The narrative to date by critics of SYG laws continually divests Martin of any wrongdoing whatsoever. In countless diatribes stemming from this incident, Martin is universally portrayed as an angelic saint, full of promise, just coming home from a candy run, when accosted and gunned down by an evil racist George Zimmerman with a gun and a vendetta. Why don’t you show us some more baby pictures while you’re at it? We know none of that was true. The evidence and testimony clearly shows that HE was the only racist out in the rain that night, and HE was the only one who committed any crime. Had he conducted himself in a civilized, EQUAL fashion, none of this would be a story today. It is not illegal to follow someone for ANY reason, let alone misplaced suspicion; which isn’t applicable here because Z was essentially an authorized volunteer security official investigating an unknown individual as a result of numerous burglaries. It IS illegal, however, to jump on and assault someone for following you. Martin COULD have simply asked Z what he wanted and why he was following him. Martin COULD have simply kept going and dealt with the police when they arrived. Martin COULD have done a hundred things different that night and still been alive today, but no. He had to be thug. He had to be gangsta. He had to take it upon himself to hide and lay in wait to ambush the “creepy-ass cracka”, and when Z went by, feloniously assault him.

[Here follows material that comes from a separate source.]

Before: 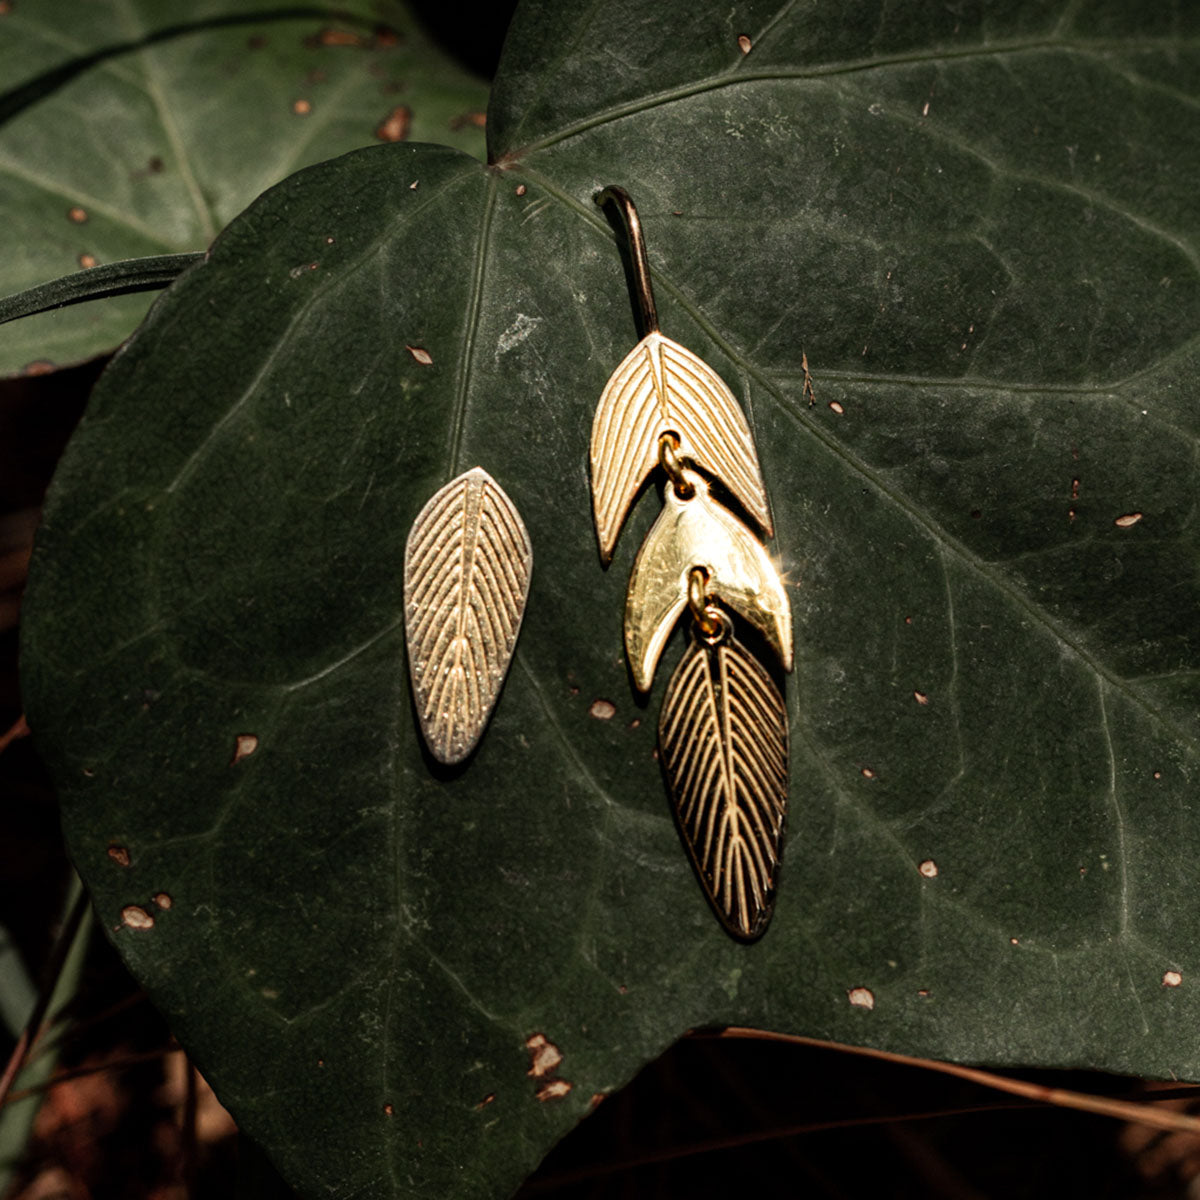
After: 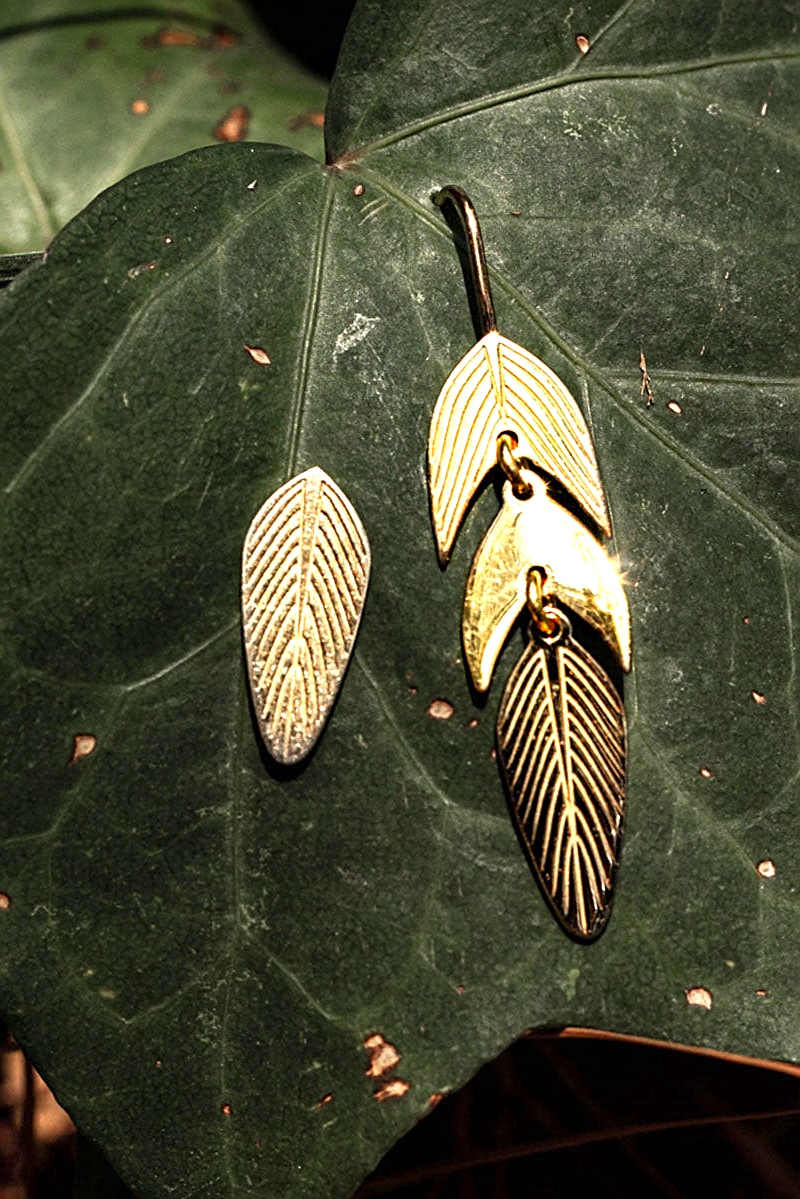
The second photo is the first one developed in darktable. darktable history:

I refuse to accept excuses for this any more. Always it seems, blacks acting like savages must be someone else’s fault, the blame always centering around something except the blacks themselves. Countless white people are victimized every year by these animals, yet never a media circus, never a word from the race hucksters, never a second look from the DOJ. Whites practically eat their own trying to create equality, yet blacks get a free ride for putting forth little effort at all towards actually BEING equal. Excuses will no longer be tolerated. We’re not going to be the bad guys in the lack of equality any more. The Martin case clearly indicts America’s gross double standard, and the blame for inequality is going to be laid at the feet of who’s REALLY to blame…..the unequal ones.
Rob – Your premise is flawed. The immutability of gun ownership is not the issue. Gun ownership under SYG/castle law provides supremacy under law to one citizen over an unarmed citizen, regardless of color. That is a clear violation of the constitutional protections to life and liberty afforded to both parties in the moment at which all courts must evaluate the rights of citizens in conflict that brings them into the legal system. That it is, for all time, or beyond that moment, changeable, is a poor ploy.
Beyond that, the narrative of the events that followed are very clear. Mr Zimmerman was clearly told to stand down, and, instead of following that instruction from the 911 operator and waiting for the police, took the law into his own hands and became an armed vigilante. It does not matter, after that, what Mr. Martin’s prior history with the law is. Actually, under the SYG/castle law, Mr. Martin, the recipient of violent aggression, would be entitled to beat Mr. Zimmerman to a pulp if need be to defend himself from an aggressor who clearly came armed and, from the perspective of Mr. Martin, could be perceived as intending him harm.
Of course, in this case, no one from the pro-SYG camp makes much of a case for Mr. Martin defending himself because he was black, and the real crux of the issue, as you so aptly demonstrate here. Your remark about “blacks acting like savages” point out the real core issue that you and so many others demonstrate, which is that SYG is a tool of racists and racism, not justice.
Just sad and selfish. Why do some people feel compeled to inflict their opinions as to how someone should live their lives. A person with no legs would be obligated to flee. Stupid. Selfish. Elitist.